NOM BLOG

Differing Opinions Are Not Welcome at John Hopkins University

 

Andrew Guernsey, a political science and classics major at John Hopkins University, reports via National Review that John Hopkins has launched another attack on individuals who hold conservative beliefs. This week, JHU’s student government voted to ban any hypothetical future Chick-fil-A outlet from their campus.

The student government allegedly disagrees with the personal opinions of the fast food chain’s owner on the topic of marriage. Guernsey, president of the student group Johns Hopkins University Voice for Life, explains why the student government’s decision is so dangerous:

ThinkstockPhotos-187643976The student government’s vote went beyond merely expressing support for same-sex marriage. The Chick-fil-A ban seeks to introduce unprecedented discrimination against companies owned by religious conservatives into the university’s contracting policies, even though only a few years ago, prominent liberals like Democratic front-runner Hillary Clinton and President Barack Obama had held the same views on marriage. In banning Chick-fil-A from campus for “homophobia,” the JHU student government is only a short step from similarly giving the boot to socially conservative Christian, Catholic, Muslim, Orthodox, and Jewish student groups from campus, as we have seen happen at Vanderbilt University, the 23 campuses of California State University, and others throughout the country.

In a free-market economy, the company that makes the best food at the lowest price usually wins more business.

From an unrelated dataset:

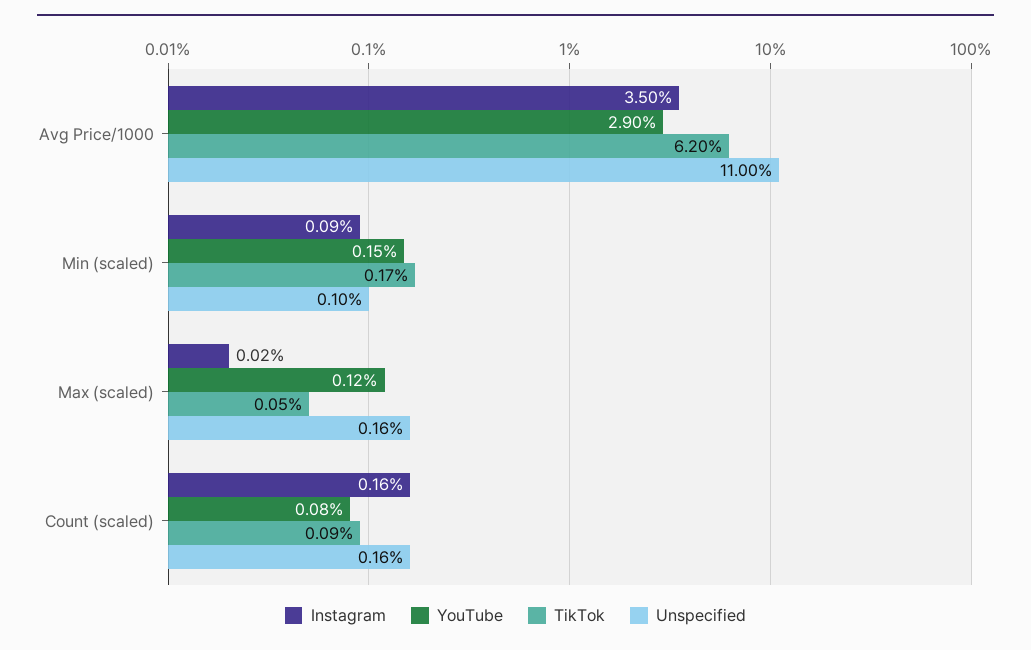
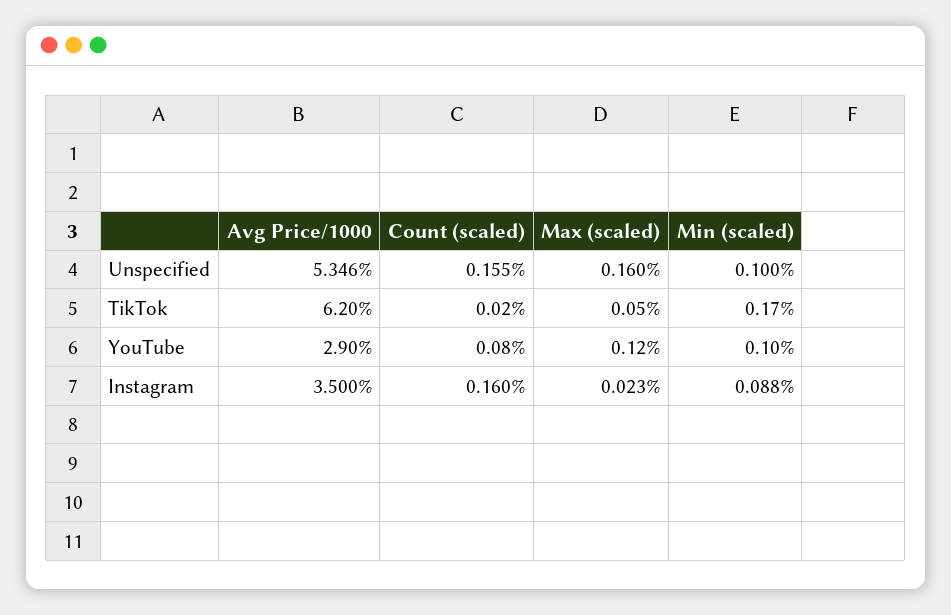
Unspecified, Avg Price/1000: 11 -> 5.346
YouTube, Min (scaled): 0.15 -> 0.1
TikTok, Count (scaled): 0.09 -> 0.02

At a university, the robust free market of thought similarly should allow the best ideas to win out in an unfettered debate. The Chick-fil-A ban hurts both types of free market on campus. If the argument for redefining marriage into a genderless contract for any two consenting adults is so strong, then advocates for it should not need the student government’s version of the thought police to silence dissenting voices.

Guernsey is absolutely correct: silencing dissenting voices is an affront to the American university system. JHU’s message is crystal clear: any students who disagree with their opinion are not welcome on Johns Hopkins' campus. It is no shock, but it is a shame. There are many brilliant students at JHU who should be given the opportunity to hear both sides of an argument and make the decision for themselves. While Johns Hopkins may have seemingly “silenced” potential dissenting voices, it won’t last.

Truth can never be fully silenced nor destroyed. The student government at Hopkins can spin their decisions any way they want, but sharp students like Guernsey can see exactly what their real intention is: discrimination, all in the name of “tolerance.”